Falcón and the essayist Moquegua José Carlos Mariátegui co-founded the newspaper La Razón (Reason).
The paper stood out for its strident defense of university reform and strong support for the labor movement.

===Spain===
A few months after La Razón was launched, on 4 July 1919 Augusto Bernardino Leguía staged a successful coup.

Falcón and Mariátegui were radically opposed to the dictatorship that began to emerge. Their printers withdrew support. To quietly get his opponents out of the way, Leguía invited a number of them to accept scholarships to travel to Europe. With little choice, Falcón moved to Spain.

Mariátegui went to Italy and then travelled through Europe, with lengthy stays in France, Germany, Austria, Hungary and Czechoslovakia, where he became imbued with Communist ideology.

Mariátegui joined Falcón, Carlos Roe and Palmiro Machiavelo to found the first Peruvian Communist cell.Their goal was to promote (from Europe) the political organization of Peruvian workers.

Falcón soon became one of the leaders of left-wing activists in Spain. He worked for several newspapers and magazines. He met
Irene Lewy Rodríguez (1908–99) in 1922.

Two years later the newspaper El Sol asked Falcón to move to London as a correspondent. Falcón married Irene Lewy, who accompanied him under contract as correspondent by the daily La Voz (The Voice), a Spanish newspaper. Their son Mayo was born in London in May 1926 but was not registered at the Spanish consulate due to concerns with the dictatorship of Miguel Primo de Rivera.

From 1927 to 1939 César Falcón edited various publications of the Spanish Communist Party. Irene and César returned to Spain after Primo de Rivera fell in 1930. They published Historia Nueva (New History) and launched the party Izquierda Revolucionaria y Antiimperialista (IRYA: Anti-Imperialist Revolutionary Left).

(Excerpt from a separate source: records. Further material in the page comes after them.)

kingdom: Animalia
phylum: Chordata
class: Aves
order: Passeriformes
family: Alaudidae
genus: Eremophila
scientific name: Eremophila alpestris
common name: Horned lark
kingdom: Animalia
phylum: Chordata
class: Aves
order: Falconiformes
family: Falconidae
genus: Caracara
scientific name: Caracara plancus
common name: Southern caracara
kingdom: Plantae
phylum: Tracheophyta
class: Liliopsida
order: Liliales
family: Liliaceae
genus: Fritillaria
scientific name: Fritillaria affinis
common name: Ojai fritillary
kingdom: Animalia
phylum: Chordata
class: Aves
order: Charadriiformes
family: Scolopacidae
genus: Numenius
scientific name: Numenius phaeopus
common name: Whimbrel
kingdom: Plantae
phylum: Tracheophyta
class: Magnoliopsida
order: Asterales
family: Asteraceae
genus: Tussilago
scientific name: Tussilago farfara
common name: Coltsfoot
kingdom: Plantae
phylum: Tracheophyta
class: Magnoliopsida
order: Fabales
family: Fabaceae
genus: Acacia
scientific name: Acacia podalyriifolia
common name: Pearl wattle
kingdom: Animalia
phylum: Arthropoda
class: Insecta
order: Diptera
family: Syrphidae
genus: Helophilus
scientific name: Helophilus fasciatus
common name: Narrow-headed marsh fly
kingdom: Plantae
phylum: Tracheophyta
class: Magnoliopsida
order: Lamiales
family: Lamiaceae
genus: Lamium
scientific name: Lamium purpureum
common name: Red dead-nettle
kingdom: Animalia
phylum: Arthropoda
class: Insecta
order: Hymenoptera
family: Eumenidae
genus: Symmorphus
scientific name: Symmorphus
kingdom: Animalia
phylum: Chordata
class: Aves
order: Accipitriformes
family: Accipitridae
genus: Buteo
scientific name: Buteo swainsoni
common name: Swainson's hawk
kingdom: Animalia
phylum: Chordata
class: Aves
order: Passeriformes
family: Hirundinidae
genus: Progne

They were active during the Spanish Civil War (1936–39). The Falcóns' marriage broke down because César Falcón could not remain faithful. He had a daughter Lidia Falcon with Enriqueta O'Neill, a Spanish writer who raised the girl with some family support.

===Later years===

When the fascist forces won the war, Falcón was forced to leave Spain. During World War II (1939–45) Irene and César Falcón were separated, and César returned to Peru. There he wrote for journals such as Garcilaso and Nuestra Voz.

He was forced to leave Peru due to his political views, and finally settled in Mexico. He lived there from 1947 to 1970. He launched Historia Nueva, which became a prestigious publication.
César Falcón Gárfias died in Lima in⁹ 1970.

==Works==
=== Theater===

- Por culpa ajena (estrenada en el Teatro Lima, Lima, 10 de febrero de 1914)
- La gran noche (Lima, septiembre de 1915)
- La casa de Agreda (estrenada en el Teatro Colón, 27 de noviembre de 1914).
- Los mozos cundas (Lima, julio de 1918)
- Asturias (Madrid, 1935).

=== Fiction===

- Plantel de inválidos (Madrid, 1921 y 1928), cuentos.
- El pueblo sin Dios (Madrid, 1928), novela indigenista, que fue fruto de su estancia en la ciudad de Huánuco.
- Los bajos fondos (Madrid, 1928), novela.
- Madrid (Madrid-Barcelona, 1938), crónica novelada de la resistencia republicana en Madrid, durante la guerra civil española.
- El buen vecino Sanabria U. (México, 1947), caricaturización violenta del presidente peruano Manuel Prado Ugarteche, que se caracterizó por su apoyo a la política de los Estados Unidos entre 1939 y 1945.
- Por la ruta sin horizonte (México, 1961), primer tomo de una serie de cinco, titulada globalmente En la perspectiva de España.

===Essays===

- Crítica de la revolución española (Desde la dictadura hasta las Constituyentes) (Madrid, 1931)
- Imperialismo y antiimperialismo (Comentarios a la acción contra los yanquis) (Madrid, 1931)
- España sostiene en Ginebra su línea de lucha por la democracia y la paz (Barcelona, 1938)
- El mundo que agoniza (México, 1945), examen de la situación mundial en el periodo entre las dos guerras mundiales.
- Algunas condiciones necesarias de la reconquista nacional (México, 1955), sobre las perspectivas de la recuperación democrática en España.